Мгновение Рид в упор, испытующе смотрел на нее, затем кончиком пальца приподнял подбородок Тресси, вынудил ее посмотреть ему в глаза.
– На самом деле я тебе не нужен, верно? И мы оба хорошо знаем, почему.
«Потому что я трус, как ее папаша, – беспощадно подумал он. – А одного труса в жизни женщины более чем достаточно».
Тресси молча кивнула. Рид говорил, что любит ее, но, оказывается, это ровным счетом ничегошеньки не значит. Просто слова. Из тех, что годятся ночью, а с утра говорятся уже совсем другие. Надо же, опять она сваляла дурака, почти что поверила этому человеку! И все же она не жалеет, что поддалась страсти. Тресси сбережет в памяти эти сладостные минуты – как бережет воспоминания о давней жизни в родном доме. То, что помогает ей держаться в трудную минуту. Куда бы она ни отправилась, что бы с ней ни случилось, Тресси никогда не забудет, как Рид Бэннон сжимал ее в объятиях, как впивался поцелуем в ее губы, какой нежностью сияли его бездонные черные глаза… И этих воспоминаний не перечеркнуть, даже если Рид Бэннон покинет ее навсегда.
– Что ж, – сказала Тресси чересчур бодрым тоном, – если ты уже готов, мы можем отправляться в путь.
Маленький Калеб оказался на редкость выносливым путешественником. Правда, поначалу от консервированного молока у него немного болел животик, но очень скоро малыш пришел в себя и бодро покачивался в тюке, который по очереди несли на груди то Тресси, то Рид.

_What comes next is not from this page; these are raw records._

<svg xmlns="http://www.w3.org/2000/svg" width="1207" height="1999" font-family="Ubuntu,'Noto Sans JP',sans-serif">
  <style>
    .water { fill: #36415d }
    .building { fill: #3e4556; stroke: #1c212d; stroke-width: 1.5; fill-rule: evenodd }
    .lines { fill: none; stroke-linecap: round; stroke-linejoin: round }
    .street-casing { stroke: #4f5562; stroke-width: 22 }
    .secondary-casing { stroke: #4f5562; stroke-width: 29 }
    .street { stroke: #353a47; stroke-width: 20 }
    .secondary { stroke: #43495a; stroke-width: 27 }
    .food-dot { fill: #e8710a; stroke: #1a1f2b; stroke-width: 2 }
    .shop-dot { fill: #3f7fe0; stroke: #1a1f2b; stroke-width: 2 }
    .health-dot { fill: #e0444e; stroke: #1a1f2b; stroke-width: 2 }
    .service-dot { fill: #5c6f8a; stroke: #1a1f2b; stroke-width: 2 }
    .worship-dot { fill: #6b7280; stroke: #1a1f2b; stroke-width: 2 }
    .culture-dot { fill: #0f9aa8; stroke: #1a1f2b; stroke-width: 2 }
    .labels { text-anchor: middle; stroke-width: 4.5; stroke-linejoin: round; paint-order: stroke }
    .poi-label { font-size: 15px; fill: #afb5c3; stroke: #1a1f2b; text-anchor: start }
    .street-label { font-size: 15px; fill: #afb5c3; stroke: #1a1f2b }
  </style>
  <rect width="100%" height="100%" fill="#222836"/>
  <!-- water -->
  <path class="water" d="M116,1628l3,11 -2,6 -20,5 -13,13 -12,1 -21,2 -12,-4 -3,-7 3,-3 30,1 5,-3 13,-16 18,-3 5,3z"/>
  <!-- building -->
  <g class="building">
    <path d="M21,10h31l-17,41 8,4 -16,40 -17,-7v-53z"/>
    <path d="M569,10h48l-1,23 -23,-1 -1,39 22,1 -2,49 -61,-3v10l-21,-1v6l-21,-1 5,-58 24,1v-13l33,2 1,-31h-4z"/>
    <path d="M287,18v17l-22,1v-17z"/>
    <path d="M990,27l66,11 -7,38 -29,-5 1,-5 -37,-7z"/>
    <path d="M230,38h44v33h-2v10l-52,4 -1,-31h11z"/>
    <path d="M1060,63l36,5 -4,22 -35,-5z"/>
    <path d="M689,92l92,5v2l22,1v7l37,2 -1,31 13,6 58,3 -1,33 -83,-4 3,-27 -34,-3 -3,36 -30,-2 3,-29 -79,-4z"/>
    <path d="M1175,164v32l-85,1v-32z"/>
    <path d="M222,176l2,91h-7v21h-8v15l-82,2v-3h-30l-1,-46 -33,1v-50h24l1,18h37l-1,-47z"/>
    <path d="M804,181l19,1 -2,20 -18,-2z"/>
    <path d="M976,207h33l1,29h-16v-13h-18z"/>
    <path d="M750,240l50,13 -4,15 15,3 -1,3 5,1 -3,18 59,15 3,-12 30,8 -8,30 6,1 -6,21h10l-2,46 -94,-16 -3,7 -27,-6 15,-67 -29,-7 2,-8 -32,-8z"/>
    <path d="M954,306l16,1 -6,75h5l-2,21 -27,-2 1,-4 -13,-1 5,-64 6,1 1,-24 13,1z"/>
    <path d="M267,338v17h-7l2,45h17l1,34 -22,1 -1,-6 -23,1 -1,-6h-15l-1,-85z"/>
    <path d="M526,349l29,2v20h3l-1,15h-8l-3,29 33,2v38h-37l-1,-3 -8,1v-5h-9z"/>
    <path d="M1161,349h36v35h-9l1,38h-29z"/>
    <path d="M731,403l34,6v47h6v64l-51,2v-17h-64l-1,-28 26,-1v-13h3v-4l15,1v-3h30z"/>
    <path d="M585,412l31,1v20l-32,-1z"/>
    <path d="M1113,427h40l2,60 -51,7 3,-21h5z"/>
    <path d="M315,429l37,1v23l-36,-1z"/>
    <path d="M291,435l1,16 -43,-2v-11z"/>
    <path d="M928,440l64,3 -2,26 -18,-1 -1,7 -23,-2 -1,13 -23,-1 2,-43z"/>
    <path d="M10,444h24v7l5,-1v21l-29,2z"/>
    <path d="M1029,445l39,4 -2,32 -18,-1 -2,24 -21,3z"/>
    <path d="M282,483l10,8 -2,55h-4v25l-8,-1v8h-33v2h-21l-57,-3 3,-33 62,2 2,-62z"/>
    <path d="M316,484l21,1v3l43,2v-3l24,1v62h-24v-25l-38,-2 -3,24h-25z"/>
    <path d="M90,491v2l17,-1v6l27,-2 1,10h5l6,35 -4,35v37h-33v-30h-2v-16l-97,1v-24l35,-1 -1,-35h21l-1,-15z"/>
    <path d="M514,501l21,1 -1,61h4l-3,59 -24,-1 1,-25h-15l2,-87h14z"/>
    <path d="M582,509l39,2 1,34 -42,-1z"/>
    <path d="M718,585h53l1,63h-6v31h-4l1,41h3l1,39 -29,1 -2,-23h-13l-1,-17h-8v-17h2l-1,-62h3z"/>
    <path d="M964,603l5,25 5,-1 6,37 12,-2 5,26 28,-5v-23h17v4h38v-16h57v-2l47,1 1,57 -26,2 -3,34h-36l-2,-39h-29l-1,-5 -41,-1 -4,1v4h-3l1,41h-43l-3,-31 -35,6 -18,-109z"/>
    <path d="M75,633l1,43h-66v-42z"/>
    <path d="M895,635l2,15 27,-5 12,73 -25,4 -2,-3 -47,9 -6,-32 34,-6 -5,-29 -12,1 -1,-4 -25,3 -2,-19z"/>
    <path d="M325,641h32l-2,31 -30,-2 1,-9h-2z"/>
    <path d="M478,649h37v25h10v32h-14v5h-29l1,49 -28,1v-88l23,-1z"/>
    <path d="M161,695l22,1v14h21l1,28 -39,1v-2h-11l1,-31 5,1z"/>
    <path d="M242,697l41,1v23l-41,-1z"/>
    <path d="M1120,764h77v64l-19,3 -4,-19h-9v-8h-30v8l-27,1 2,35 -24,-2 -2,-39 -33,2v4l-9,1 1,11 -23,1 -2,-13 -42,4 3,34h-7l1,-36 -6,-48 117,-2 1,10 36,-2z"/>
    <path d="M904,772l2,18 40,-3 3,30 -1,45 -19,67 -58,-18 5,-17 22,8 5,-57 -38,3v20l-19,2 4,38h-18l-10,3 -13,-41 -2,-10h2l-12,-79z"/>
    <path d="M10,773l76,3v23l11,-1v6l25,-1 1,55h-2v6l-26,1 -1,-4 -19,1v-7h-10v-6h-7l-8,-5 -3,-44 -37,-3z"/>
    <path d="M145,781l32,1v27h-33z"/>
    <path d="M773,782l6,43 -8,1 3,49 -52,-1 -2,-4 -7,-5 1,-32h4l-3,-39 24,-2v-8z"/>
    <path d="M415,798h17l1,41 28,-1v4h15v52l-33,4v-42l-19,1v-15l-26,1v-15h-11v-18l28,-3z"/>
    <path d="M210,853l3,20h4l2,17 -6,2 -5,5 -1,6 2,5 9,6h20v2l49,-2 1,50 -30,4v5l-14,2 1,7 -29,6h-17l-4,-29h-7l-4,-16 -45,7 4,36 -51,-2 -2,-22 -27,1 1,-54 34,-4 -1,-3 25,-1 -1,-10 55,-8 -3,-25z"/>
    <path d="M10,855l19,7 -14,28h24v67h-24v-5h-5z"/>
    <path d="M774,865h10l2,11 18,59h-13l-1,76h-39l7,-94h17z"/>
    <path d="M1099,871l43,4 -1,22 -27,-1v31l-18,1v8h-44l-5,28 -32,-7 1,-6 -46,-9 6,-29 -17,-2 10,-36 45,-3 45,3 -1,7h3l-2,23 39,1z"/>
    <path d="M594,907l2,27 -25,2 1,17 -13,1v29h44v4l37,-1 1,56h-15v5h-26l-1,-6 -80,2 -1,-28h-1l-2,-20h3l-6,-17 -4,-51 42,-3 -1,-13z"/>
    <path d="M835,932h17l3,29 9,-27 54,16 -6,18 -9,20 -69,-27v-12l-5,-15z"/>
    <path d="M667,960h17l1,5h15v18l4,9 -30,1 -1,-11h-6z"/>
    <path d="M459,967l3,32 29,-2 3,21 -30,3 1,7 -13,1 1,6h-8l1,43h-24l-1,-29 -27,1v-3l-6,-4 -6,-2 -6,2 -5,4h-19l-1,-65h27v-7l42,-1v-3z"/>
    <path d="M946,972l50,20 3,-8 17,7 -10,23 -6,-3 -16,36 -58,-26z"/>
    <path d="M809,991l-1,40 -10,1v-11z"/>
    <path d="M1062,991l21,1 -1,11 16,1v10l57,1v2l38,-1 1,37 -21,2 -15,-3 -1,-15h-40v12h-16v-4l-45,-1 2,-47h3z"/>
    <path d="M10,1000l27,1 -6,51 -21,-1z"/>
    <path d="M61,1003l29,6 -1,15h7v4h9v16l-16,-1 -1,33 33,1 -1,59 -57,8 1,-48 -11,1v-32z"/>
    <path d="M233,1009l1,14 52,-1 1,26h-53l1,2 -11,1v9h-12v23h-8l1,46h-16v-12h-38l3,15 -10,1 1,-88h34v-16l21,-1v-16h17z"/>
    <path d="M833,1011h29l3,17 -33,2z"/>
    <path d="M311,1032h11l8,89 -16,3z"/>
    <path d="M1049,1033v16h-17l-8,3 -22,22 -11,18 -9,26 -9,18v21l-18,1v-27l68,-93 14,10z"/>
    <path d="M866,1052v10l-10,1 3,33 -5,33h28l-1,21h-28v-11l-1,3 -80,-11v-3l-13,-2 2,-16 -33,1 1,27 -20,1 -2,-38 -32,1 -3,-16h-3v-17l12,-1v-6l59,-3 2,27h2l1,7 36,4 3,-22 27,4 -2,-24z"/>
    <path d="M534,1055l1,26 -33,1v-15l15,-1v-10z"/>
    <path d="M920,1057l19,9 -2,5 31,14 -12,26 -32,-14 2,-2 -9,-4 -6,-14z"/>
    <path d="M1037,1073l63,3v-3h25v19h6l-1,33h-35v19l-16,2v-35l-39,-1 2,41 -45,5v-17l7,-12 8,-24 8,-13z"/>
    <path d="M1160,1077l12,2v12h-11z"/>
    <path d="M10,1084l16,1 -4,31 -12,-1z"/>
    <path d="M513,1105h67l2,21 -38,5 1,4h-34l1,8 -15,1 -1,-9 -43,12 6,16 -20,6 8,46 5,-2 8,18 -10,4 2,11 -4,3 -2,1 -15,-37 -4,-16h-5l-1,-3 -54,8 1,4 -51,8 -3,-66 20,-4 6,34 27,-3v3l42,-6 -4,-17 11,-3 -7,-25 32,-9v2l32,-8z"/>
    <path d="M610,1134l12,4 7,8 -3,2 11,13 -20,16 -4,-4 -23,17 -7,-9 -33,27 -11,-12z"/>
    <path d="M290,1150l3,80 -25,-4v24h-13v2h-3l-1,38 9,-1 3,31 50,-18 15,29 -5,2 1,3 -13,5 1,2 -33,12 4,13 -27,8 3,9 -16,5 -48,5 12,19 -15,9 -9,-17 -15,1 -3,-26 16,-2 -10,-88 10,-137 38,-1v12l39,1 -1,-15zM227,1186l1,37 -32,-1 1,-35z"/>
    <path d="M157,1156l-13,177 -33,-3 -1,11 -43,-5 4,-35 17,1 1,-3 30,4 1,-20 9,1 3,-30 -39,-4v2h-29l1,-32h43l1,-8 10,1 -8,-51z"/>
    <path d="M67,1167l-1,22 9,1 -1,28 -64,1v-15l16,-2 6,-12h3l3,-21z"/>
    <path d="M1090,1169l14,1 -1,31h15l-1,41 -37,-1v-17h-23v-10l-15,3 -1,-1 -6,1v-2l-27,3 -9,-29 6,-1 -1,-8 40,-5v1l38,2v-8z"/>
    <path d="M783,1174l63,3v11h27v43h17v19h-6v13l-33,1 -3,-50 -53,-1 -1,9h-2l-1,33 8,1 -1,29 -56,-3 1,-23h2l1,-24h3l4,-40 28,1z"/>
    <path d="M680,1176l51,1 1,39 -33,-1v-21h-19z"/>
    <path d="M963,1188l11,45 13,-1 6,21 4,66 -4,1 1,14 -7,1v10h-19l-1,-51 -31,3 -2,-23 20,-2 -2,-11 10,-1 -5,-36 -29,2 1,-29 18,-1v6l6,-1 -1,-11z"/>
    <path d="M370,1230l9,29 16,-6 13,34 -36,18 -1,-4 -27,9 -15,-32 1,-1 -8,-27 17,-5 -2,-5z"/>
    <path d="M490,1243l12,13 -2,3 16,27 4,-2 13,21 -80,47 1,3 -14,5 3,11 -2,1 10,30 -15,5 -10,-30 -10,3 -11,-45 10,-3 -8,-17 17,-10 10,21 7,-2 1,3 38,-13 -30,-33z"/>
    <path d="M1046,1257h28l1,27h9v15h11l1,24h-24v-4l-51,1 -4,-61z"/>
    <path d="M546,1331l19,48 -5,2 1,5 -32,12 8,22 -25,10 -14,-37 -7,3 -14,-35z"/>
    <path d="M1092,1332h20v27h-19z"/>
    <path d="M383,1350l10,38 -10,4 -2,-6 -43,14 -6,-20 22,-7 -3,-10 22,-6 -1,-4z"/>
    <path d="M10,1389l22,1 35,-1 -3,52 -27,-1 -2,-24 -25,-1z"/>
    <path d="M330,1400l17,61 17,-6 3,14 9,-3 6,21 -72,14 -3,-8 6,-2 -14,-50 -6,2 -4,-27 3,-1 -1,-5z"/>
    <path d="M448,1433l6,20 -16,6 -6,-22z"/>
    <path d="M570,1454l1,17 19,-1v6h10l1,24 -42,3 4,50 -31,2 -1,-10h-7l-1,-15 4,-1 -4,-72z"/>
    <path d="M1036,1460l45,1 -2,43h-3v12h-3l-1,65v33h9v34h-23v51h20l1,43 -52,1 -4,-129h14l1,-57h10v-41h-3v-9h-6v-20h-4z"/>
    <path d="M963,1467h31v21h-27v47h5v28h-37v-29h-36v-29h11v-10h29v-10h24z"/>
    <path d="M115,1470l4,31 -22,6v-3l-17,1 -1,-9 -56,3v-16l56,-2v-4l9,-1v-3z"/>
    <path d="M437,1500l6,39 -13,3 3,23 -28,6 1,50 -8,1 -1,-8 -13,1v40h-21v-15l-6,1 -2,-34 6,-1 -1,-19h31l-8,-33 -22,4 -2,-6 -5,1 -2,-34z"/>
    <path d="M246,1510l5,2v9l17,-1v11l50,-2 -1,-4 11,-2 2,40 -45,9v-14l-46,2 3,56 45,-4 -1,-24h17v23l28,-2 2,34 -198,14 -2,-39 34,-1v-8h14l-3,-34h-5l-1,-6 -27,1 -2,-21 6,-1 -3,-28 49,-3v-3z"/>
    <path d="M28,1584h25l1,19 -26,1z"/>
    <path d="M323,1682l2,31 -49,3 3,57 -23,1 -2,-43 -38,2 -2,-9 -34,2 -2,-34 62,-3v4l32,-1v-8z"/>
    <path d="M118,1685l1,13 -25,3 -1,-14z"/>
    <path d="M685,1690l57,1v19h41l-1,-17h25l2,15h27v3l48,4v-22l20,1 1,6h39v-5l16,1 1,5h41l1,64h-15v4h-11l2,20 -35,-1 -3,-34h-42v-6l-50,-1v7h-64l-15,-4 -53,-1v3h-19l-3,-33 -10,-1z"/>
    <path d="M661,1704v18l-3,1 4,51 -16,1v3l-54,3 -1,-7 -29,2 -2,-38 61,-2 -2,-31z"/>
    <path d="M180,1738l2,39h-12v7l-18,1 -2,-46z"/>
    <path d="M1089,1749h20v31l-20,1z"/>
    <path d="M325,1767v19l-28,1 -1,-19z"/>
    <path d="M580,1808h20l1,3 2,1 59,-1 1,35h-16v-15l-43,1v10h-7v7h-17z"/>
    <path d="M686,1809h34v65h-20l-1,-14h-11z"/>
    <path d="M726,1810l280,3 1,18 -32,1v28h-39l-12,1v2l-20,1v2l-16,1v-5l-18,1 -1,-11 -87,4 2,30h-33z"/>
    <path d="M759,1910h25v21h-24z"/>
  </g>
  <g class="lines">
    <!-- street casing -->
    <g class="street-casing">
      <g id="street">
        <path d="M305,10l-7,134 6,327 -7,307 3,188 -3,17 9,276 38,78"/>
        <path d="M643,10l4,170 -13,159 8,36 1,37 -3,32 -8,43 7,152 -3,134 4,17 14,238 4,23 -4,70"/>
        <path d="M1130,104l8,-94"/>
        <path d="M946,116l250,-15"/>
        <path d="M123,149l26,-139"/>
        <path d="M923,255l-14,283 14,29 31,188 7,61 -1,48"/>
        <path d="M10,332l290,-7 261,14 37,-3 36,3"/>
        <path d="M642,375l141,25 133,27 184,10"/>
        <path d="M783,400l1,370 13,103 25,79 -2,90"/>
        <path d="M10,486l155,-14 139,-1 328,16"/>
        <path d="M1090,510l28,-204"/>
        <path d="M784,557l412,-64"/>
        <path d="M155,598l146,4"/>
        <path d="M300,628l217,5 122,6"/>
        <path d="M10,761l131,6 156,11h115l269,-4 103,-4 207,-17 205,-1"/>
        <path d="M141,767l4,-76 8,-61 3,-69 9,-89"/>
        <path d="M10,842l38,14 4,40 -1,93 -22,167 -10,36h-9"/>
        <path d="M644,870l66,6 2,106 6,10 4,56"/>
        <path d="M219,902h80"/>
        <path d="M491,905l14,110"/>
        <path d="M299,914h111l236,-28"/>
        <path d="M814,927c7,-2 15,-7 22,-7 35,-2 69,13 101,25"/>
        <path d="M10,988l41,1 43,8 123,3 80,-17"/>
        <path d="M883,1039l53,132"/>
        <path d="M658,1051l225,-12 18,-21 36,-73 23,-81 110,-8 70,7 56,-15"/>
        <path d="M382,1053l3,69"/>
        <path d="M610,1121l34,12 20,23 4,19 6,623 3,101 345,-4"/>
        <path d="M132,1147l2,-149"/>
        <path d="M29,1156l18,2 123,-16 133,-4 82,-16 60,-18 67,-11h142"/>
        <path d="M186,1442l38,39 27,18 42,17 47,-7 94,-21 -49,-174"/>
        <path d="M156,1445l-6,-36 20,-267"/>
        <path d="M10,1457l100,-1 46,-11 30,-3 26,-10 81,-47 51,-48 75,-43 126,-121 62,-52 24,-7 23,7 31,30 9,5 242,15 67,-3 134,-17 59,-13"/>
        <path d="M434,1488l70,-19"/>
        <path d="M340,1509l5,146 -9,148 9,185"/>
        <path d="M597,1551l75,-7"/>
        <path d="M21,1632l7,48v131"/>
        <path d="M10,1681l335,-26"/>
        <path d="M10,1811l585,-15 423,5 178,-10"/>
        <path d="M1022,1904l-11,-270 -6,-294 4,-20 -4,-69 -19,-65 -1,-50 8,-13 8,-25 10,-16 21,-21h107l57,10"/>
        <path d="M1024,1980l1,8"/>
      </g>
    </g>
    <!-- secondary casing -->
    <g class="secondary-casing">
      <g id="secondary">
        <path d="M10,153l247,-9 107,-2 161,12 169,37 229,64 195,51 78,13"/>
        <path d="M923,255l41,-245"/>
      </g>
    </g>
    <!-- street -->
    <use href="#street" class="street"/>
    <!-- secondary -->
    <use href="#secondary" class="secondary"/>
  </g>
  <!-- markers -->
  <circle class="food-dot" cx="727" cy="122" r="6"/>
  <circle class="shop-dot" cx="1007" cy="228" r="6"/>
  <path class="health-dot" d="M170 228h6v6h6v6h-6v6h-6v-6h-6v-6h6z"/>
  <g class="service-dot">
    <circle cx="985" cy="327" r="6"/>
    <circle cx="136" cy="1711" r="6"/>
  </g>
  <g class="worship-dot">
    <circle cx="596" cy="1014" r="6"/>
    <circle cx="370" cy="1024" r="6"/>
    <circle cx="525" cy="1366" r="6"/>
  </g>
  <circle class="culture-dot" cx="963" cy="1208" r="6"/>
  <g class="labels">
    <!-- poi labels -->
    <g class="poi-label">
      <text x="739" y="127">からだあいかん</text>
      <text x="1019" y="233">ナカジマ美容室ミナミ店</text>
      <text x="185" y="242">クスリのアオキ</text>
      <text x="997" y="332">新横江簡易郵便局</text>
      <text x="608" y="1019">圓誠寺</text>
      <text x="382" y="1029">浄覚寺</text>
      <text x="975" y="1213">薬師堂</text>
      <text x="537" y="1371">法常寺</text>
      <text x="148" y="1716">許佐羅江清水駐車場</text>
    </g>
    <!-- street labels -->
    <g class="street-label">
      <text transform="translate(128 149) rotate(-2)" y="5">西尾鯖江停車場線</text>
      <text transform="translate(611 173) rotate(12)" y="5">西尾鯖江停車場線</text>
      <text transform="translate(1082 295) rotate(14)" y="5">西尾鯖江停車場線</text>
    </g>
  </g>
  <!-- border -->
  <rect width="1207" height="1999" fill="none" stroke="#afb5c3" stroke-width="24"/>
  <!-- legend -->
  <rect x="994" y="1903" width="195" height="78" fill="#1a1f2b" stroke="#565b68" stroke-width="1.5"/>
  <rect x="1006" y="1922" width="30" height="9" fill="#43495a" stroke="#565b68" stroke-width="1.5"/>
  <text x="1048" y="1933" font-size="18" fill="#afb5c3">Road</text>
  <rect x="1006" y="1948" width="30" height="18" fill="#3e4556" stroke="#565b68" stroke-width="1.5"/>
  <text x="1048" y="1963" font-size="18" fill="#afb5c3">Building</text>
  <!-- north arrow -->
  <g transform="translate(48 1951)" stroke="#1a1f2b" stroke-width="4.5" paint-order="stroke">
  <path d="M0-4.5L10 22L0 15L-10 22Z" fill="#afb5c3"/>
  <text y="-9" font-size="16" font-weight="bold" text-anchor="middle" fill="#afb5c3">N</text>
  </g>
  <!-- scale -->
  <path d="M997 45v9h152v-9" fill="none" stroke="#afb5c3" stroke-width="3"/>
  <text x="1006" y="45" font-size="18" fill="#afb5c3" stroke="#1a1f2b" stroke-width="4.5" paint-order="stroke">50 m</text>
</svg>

Дорога в форт Ларами заняла у них почти четыре дня. По утрам Рид кипятил воду – столько, чтобы хватило до самого вечера. На солнце вода остывала медленно, и ее можно было без опаски добавлять в молоко для малыша. Часть молока у них пропала, потому что оно испортилось на жаре прежде, чем Калеб успел выпить его, но им без труда удалось пополнить запасы. Тресси немало удивлялась тому, что в этом безлюдном краю столько факторий. Похоже, трапперы, старатели и даже индейцы были хорошими покупателями. Торговля явно процветала. Правда, все продукты в факториях продавались втридорога, так что скудные сбережения Тресси таяли с пугающей быстротой. Она даже боялась, что достигнет форта Ларами без гроша в кармане и не сможет купить билета на дилижанс.
На четвертый день, ближе к закату впереди наконец показалась желанная цель. Тресси испытала разочарование – слишком мало напоминала форт пригоршня жалких строений, теснившихся на большом округлом холме, в долине между реками Ларами и Норт-Платт.
С запада форт огибал ручей с прозрачной ледяной водой – она текла прямо с гор, порожденная таянием снегов. Бревенчатые и глинобитные строения рассыпались по холму, точно валуны, принесенные лавиной. Стен у форта не было. Рид пояснил, что их срыли много лет назад, вскоре после того, как военные отобрали факторию у «Американской меховой компании».
– Так что индейцы теперь ездят сюда, как к себе домой. Этот форт, который и фортом назвать нельзя, давно уже стал посмешищем всей округи. Говорят, что он совершенно беззащитен.